ABOUT THIS EXERCISE
Please copy the text of every item below line for line, keeping each word, letter and punctuation mark unchanged.

TASK MATERIAL
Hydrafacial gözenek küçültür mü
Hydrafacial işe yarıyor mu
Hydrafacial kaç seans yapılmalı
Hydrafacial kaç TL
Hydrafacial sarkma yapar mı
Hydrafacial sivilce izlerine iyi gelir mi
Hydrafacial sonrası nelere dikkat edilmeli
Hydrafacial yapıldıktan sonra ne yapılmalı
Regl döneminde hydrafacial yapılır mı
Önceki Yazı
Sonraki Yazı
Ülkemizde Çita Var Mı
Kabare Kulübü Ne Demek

EXERCISE ANSWER
Hydrafacial gözenek küçültür mü
Hydrafacial işe yarıyor mu
Hydrafacial kaç seans yapılmalı
Hydrafacial kaç TL
Hydrafacial sarkma yapar mı
Hydrafacial sivilce izlerine iyi gelir mi
Hydrafacial sonrası nelere dikkat edilmeli
Hydrafacial yapıldıktan sonra ne yapılmalı
Regl döneminde hydrafacial yapılır mı
Önceki Yazı
Sonraki Yazı
Ülkemizde Çita Var Mı
Kabare Kulübü Ne Demek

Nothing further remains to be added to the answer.